# [WORK TO BE COMPLETED]
Present every line of the data entries below as a Markdown table with the columns "No." and "Line," skipping blank lines. Leave the pictures out of the table.

Data entries
==========

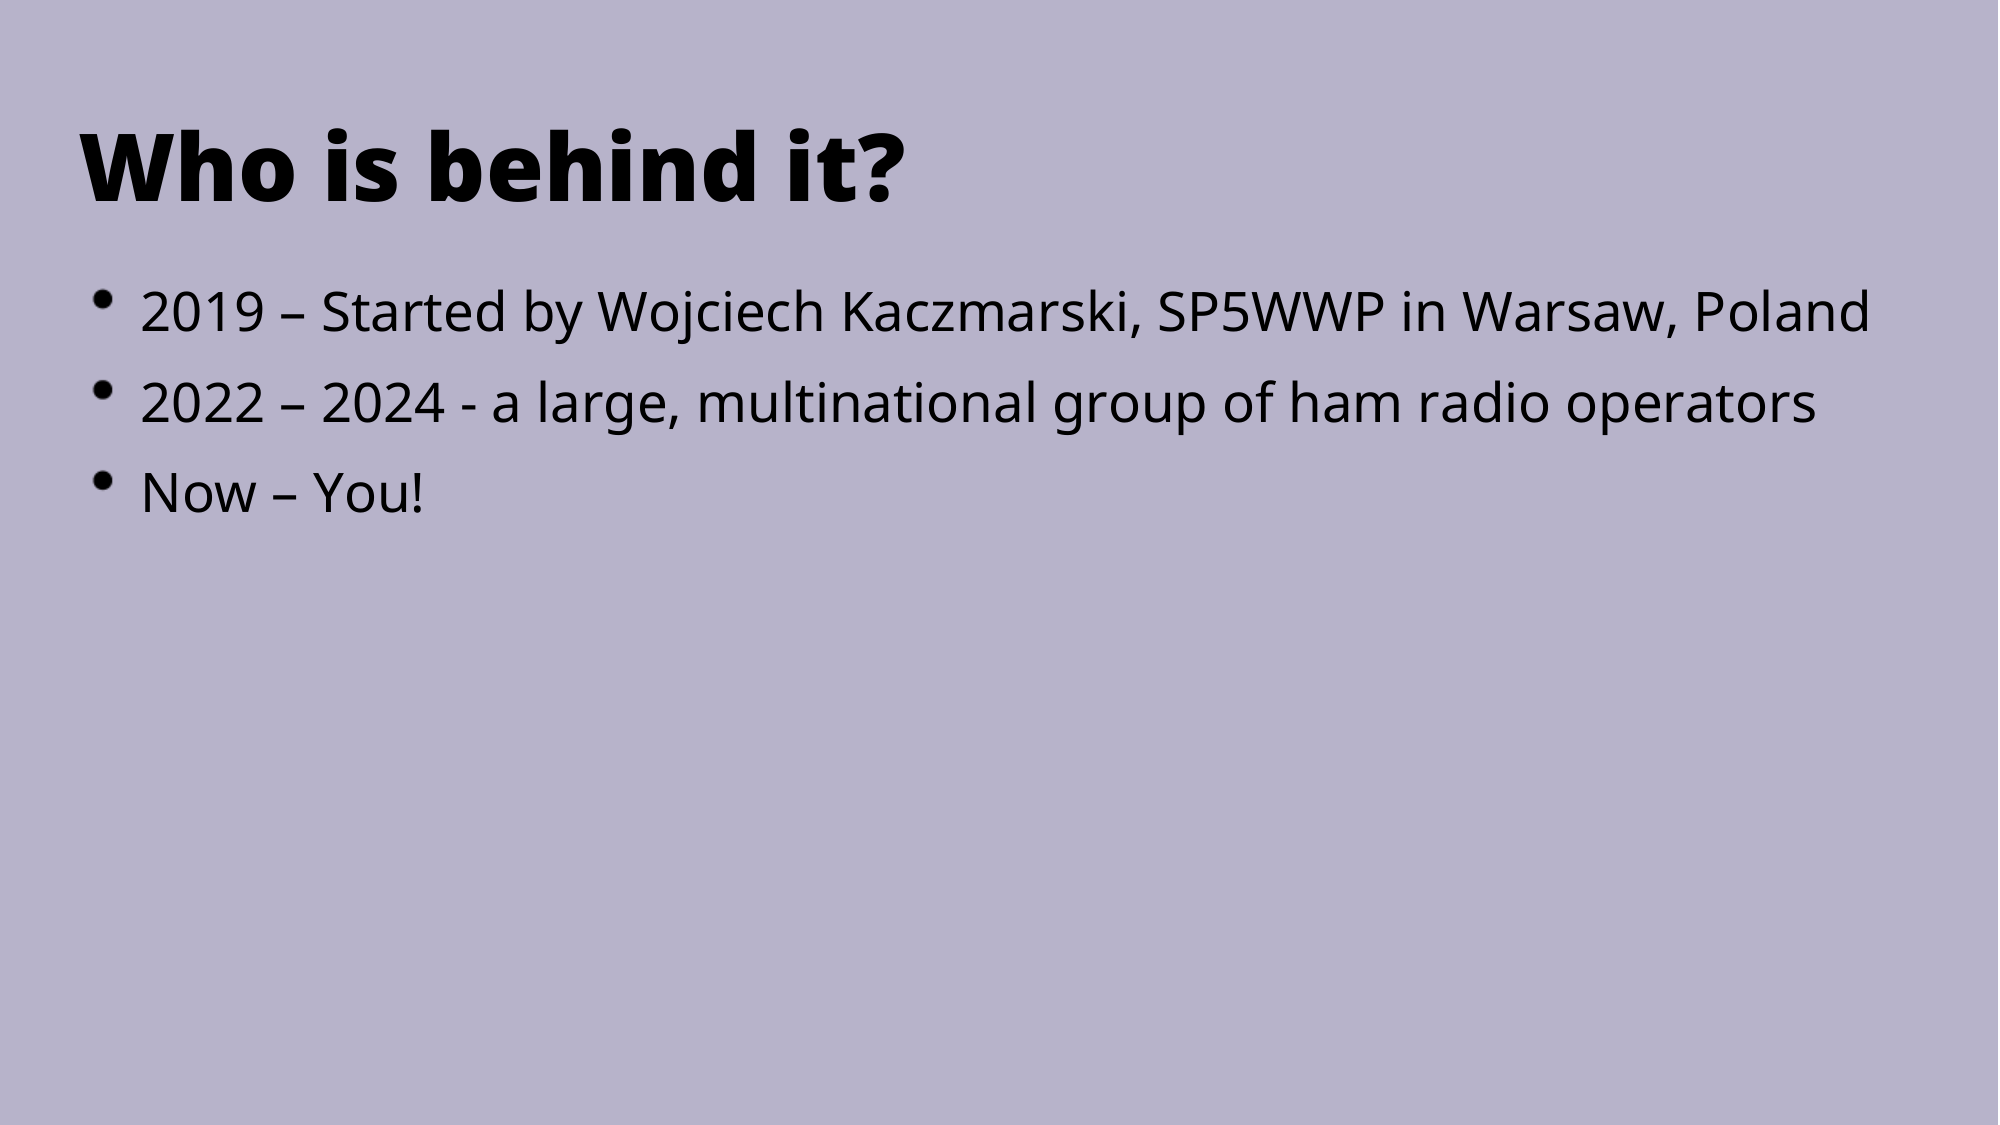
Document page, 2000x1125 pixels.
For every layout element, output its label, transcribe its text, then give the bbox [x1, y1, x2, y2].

text_box 2019 – Started by Wojciech Kaczmarski, SP5WWP in Warsaw, Poland [140, 273, 1832, 328]
text_box Who is behind it? [78, 101, 805, 195]
text_box Now – You! [140, 454, 427, 510]
picture [0, 0, 1998, 1125]
text_box 2022 – 2024 - a large, multinational group of ham radio operators [140, 363, 1723, 419]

==========

# [OUTPUT OF THE TASK]
| No. | Line |
|---|---|
| 1 | Document page, 2000x1125 pixels. |
| 2 | For every layout element, output its label, transcribe its text, then give the bbox [x1, y1, x2, y2]. |
| 3 | text_box 2019 – Started by Wojciech Kaczmarski, SP5WWP in Warsaw, Poland [140, 273, 1832, 328] |
| 4 | text_box Who is behind it? [78, 101, 805, 195] |
| 5 | text_box Now – You! [140, 454, 427, 510] |
| 6 | picture [0, 0, 1998, 1125] |
| 7 | text_box 2022 – 2024 - a large, multinational group of ham radio operators [140, 363, 1723, 419] |